Clinical Edge Journal Scan

Clinical Edge Journal Scan Commentary: RA September 2021

Dr. Jayatilleke scans the journals, so you don't have to!

Author and Disclosure Information

 

Arundathi Jayatilleke, MD

The effects of glucocorticoids on bone health are well-recognized, with international rheumatology organizations recommending evaluation and treatment of glucocorticoid-induced osteoporosis in order to prevent fractures. Chronic use of glucocorticoids is known to take a toll early in the course of therapy; reductions in bone density can be seen even in the first several months. Whether these changes are seen even with use of low-dose glucocorticoids for RA is of interest. This retrospective cohort study from Abtahi et al. uses a large primary care database from the UK to examine the effects of current and past glucocorticoid exposure in over 15,000 people with RA, stratified as low (<7.5 mg/day), medium (7.5-15 mg/day) or high (>15 mg/day) doses. Low-dose glucocorticoid therapy was associated with an increased risk of vertebral fracture, though not at other sites, and current use did not increase risk compared to past use. Information on disease activity, which impacts glucocorticoid use and potentially effects on bone density, was not available in this study. With the widespread use of glucocorticoids in management of RA symptoms, this study highlights the importance of early identification of patients at risk for fracture and of vigilance even with use of low-dose glucocorticoids.

Herpes zoster infection is another well-known complication of RA and its treatment, including glucocorticoid therapy. An increased incidence has recently been noted in people who use JAK inhibitors, though other bDMARDs including TNF inhibitors are also known to increase risk. Redeker et al. compare the incidence of herpes zoster in people with RA using csDMARDs, bDMARDs, and tsDMARDs using a German prospective RA registry. In nearly 14,000 patients, 559 cases of herpes zoster were documented; after adjusting for age, sex, and glucocorticoid use, an increased risk was noted for treatment with monoclonal anti-TNF therapy, B-cell directed therapy, and JAK inhibitors compared to csDMARDs, whereas soluble TNF receptor fusion protein, T cell costimulation modulators and IL-6 inhibitors were not associated with a higher risk of herpes zoster compared with csDMARDs.
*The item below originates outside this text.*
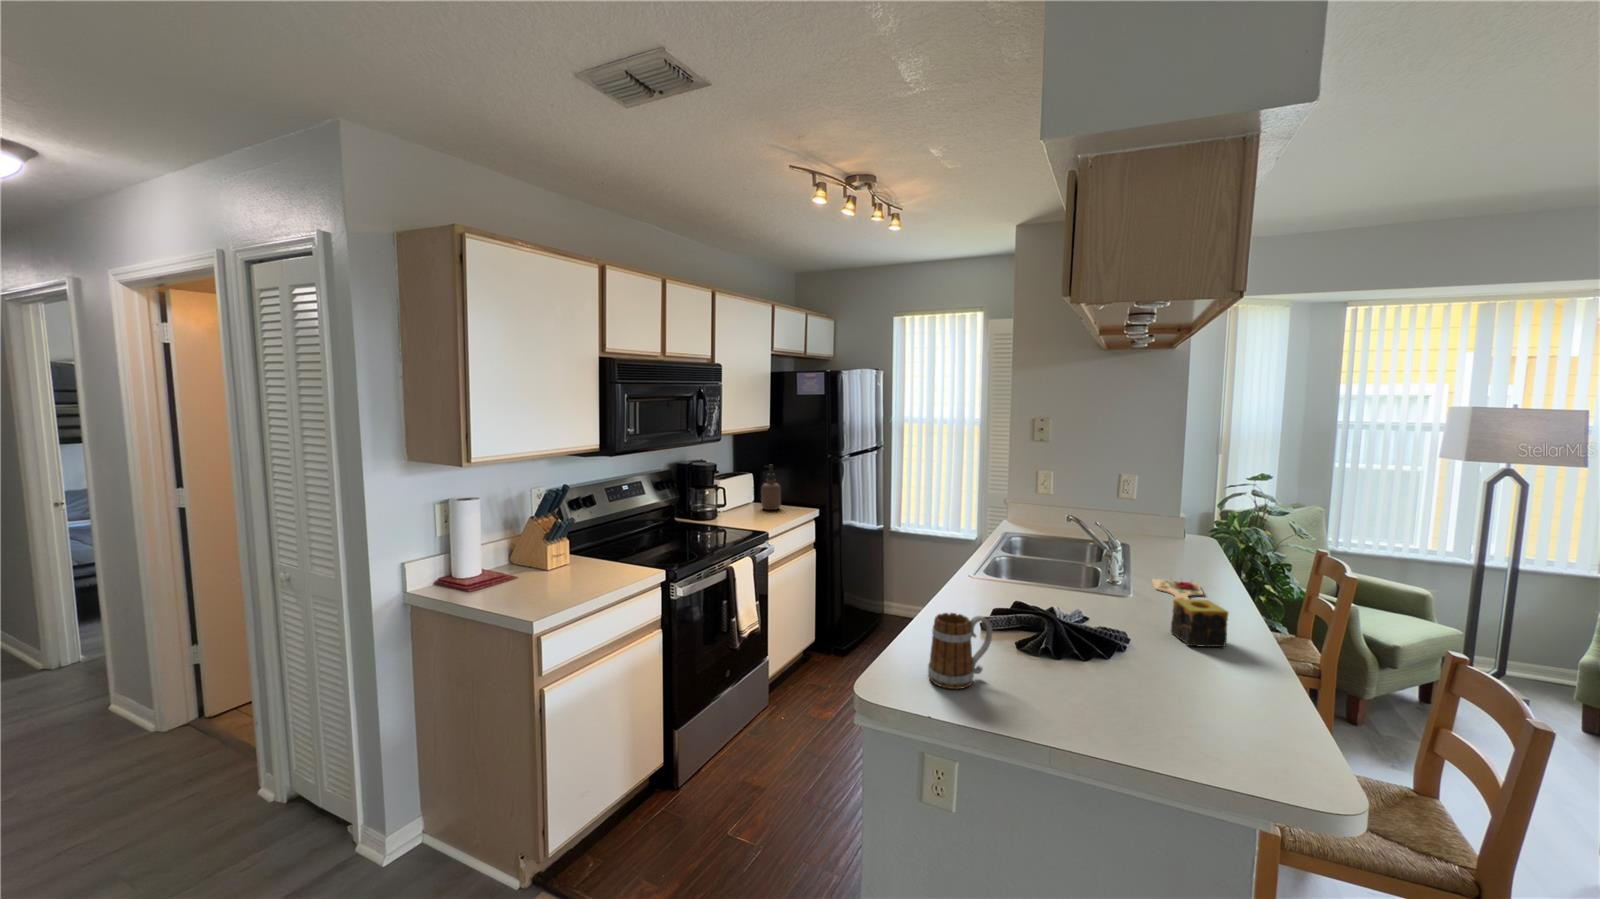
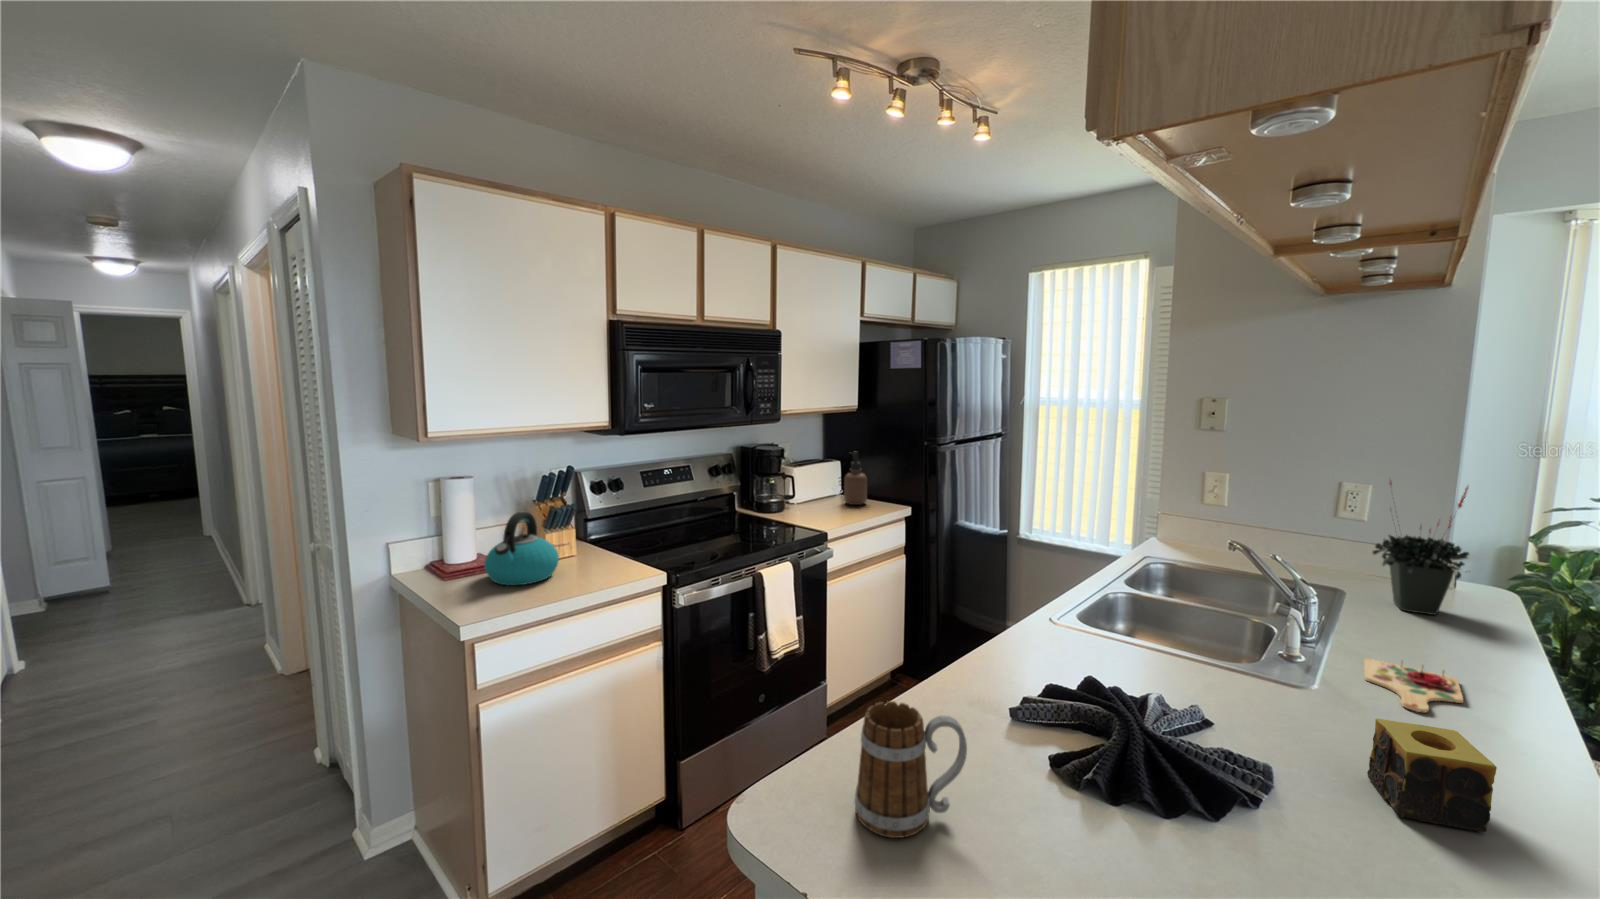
potted plant: none [1144,469,1196,553] -> present [1373,481,1469,615]
kettle: none [511,526,575,590] -> present [484,512,559,585]

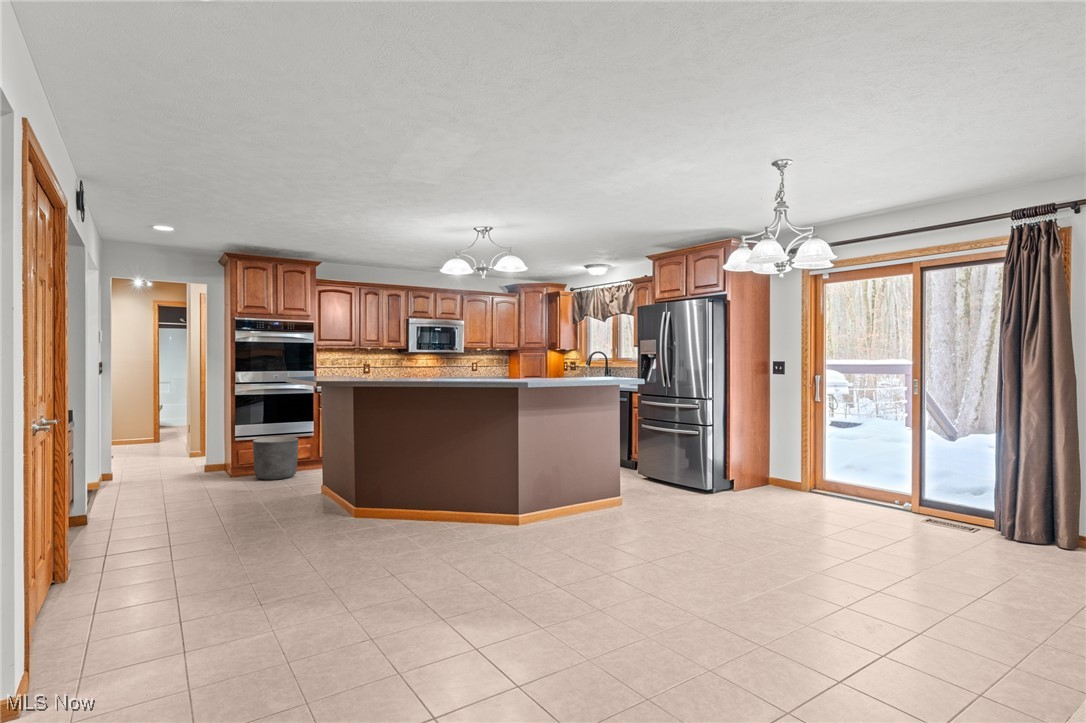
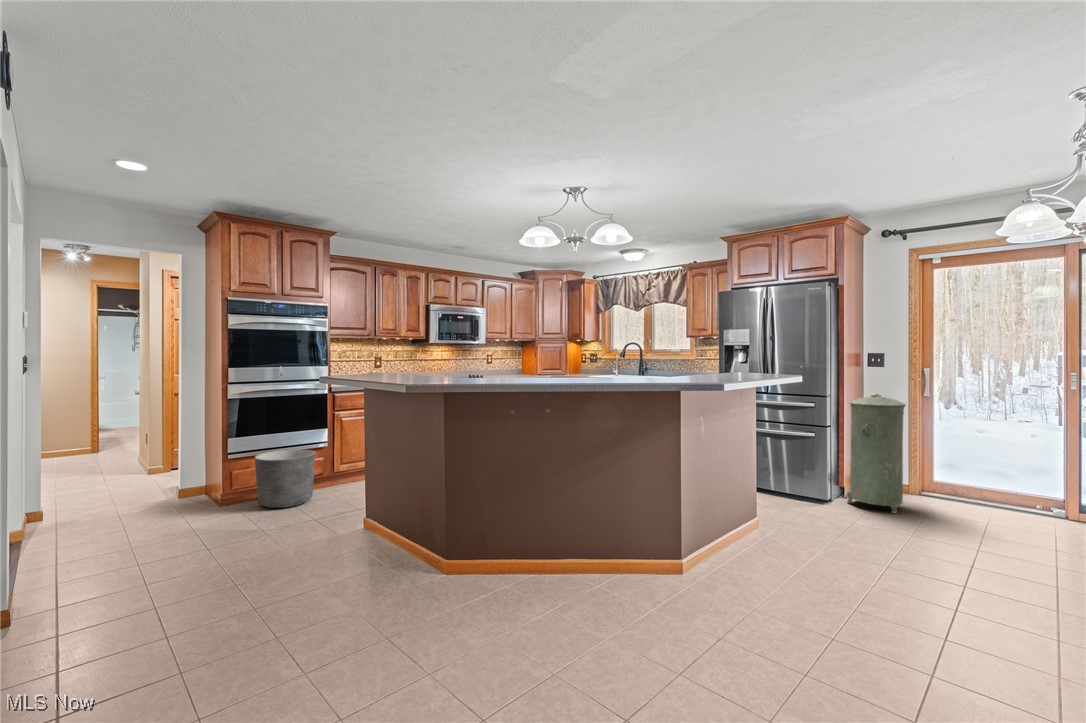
trash can: none [728,397,773,502] -> present [847,394,906,513]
Unfortunately, zoster vaccination status was not extracted for all patients. The study confirms what we already know with direct risk comparison between different agents and underscores the importance of vaccination in RA patients, especially those being treated with glucocorticoids and tsDMARDs.

Finally, another important consideration in the use of bDMARDs is the increase in cancer risk due to a potential reduction in immunosurveillance. Initial meta-analyses of clinical trials of anti-TNF agents highlighted an early increase in cancer risk, though later studies including meta-analyses and registry studies with longer follow-up durations have been equivocal. Huss et al. examine a Swedish registry of people with RA and no prior history of cancer and found a small increase in cancer-risk in patients with RA compared to the general population (HR 1.2). However, there was no increase in overall cancer incidence in patients treated with TNF inhibitors, rituximab, abatacept, or JAK inhibitors compared to RA patients naïve to bDMARDs and tsDMARDs. Interestingly, urinary tract cancer risk was slightly increased in several treatment groups, though the effect size was small. Considering the generally long duration of follow-up (with the exception of JAK inhibitors), this study is very reassuring regarding long-term risk of cancer of bDMARD use and useful in counseling people with RA on therapeutic risks.